What's The Deal With Outdoor Wood Boilers?
Outdoor Wood Boilers (OWBs) are outdoor heat-transfer based heating systems that generate heat through the combustion of wood. Used incorrectly, OWBs become sources of toxic emissions that endanger the health of anyone living remotely near them.
Though all OWBs produce particulate matter (PM) pollution, the amount of pollution produced by an OWB varies from model to model and increases significantly when the wrong material is burned. Average OWBs have been shown to produce as much PM pollution per hour as 22 EPA certified wood stoves, 205 oil furnaces or 8,000 natural gas furnaces (NESCAUM, 2006). The combustion of unapproved materials such as treated wood, plastic or household waste reduces the efficiency of the OWB and increases the release of a number of different pollutants into the air. Though the burning of unauthorized materials in OWBs exacerbates the pollution problem, even burning approved materials can produce enough pollution to adversely affect human health. The smoke produced by an OWB isn’t just colored air; it contains a number of different harmful pollutants like PM, carbon monoxide (CO), poly aromatic hydrocarbons (PAHs), oxides of nitrogen (NOx), sulfur dioxide (SO2), carbon dioxide (CO2) and many more.
The health and environmental impacts of the types of pollutants produced by OWBs, especially PM, have been extensively studied. PM is a complex mixture of particles, including dust, dirt, soot, smoke and droplets of liquid that are small enough to be inhaled. There are two different types of criteria PM: PM2.5, which includes particulate matter that is 2.5 micrometers and smaller, and PM10, which includes particles that are between 2.5 and 10 micrometers in size. PM2.5 particles are small enough that they can be inhaled deep into the lungs and cause numerous health problems, including increased asthma attacks, increased respiratory symptoms such as wheezing, coughing and difficult or painful breathing, chronic bronchitis, decreased lung function and even premature death.

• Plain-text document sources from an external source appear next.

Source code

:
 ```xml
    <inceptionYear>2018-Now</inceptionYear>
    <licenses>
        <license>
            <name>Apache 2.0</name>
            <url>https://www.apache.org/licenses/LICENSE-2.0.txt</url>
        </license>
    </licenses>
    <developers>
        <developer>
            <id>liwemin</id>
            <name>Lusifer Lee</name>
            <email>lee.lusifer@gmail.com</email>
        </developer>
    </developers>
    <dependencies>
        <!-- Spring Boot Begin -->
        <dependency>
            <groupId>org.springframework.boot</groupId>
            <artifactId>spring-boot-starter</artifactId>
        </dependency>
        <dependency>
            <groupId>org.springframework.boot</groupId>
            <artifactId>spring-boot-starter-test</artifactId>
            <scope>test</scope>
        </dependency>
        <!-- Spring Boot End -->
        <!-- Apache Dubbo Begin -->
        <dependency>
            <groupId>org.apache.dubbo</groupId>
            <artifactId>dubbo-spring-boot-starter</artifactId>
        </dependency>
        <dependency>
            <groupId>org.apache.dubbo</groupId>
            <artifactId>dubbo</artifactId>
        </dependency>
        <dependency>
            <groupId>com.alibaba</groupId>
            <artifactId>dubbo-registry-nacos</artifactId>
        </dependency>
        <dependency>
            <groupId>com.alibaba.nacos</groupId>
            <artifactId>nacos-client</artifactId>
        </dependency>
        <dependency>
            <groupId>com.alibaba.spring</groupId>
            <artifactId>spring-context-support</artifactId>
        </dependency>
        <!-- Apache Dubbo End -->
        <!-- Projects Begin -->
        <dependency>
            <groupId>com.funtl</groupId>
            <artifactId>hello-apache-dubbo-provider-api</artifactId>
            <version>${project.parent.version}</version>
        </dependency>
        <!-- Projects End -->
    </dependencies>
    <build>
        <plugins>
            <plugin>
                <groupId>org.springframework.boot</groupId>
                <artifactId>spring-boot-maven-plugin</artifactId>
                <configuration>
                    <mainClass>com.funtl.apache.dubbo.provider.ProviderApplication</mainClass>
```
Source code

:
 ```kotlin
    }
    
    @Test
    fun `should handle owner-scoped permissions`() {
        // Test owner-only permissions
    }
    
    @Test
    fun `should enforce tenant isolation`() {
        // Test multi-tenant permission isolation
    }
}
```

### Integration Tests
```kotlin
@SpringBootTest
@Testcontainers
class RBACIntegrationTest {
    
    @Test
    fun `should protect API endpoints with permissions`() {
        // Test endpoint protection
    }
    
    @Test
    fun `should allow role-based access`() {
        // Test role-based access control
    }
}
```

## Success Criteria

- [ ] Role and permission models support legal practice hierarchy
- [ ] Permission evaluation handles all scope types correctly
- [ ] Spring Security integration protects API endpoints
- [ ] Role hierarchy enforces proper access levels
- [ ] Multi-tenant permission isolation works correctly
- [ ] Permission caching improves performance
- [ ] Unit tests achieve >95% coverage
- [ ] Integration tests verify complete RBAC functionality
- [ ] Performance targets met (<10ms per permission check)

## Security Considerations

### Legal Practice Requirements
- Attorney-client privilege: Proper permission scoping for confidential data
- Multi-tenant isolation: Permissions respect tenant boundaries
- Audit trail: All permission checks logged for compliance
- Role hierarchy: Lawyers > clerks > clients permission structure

Of course, there are regulations in place to prevent exposure to these pollutants produced by OWBs, but numerous studies have also shown that current regulations may not be enough to protect members of communities that live near OWBs. As it is inherently an airborne pollutant, smoke containing harmful substances can drift many hundreds of feet downwind from its source. Even when OWBs are in compliance with regulations, fine particulates can be found in neighboring homes in concentrations that exceed the USEPA 24-h PM2.5 limit of 35 micrograms per cubic meter.
Part of the reason that the level of indoor particulates can be found in such high concentrations so far from their source is due to the fact that the stack heights on OWBs that allow smoke to escape the unit aren’t high enough to ensure that the smoke is dispersed adequately. As such, the smoke produced by OWBs is dispersed closer to ground level, meaning that it contributes to ambient air conditions.
Though the pollution produced by an OWB is dangerous, the cost of utility-produced energy is usually more expensive than the energy produced by an OWB. For many who use OWBs, there doesn’t seem to be any reasonable alternative to utilizing them to heat their homes in winter. Unfortunately, many of the viable alternatives are expensive and have high start-up costs that make them unrealistic options for many homeowners. Fortunately for Indiana OWB owners, ALAUM and HEC have partnered to provide funding to cover up to 100% of these start-up costs, which creates an unprecedented opportunity for homeowners to make the change to a more sustainable, efficient home conditioning system.
Studies of Interest
Brown, D., Alderman, N., Weinberger, B., Lewis, C., Bradley, J., Curtis, L. (2014). Outdoor wood furnaces create significant indoor particulate pollution in neighboring homes. Inhalation Toxicology, 26(10), 628-635.
Kinsey, J., Touati, A., Yelverton, T., Aurell, J., Cho, S., Linak, W., Gullett, B. (2012). Emissions characterization of residential wood-fired hydronic heater technologies. Atmospheric Environment, 63, 239-249.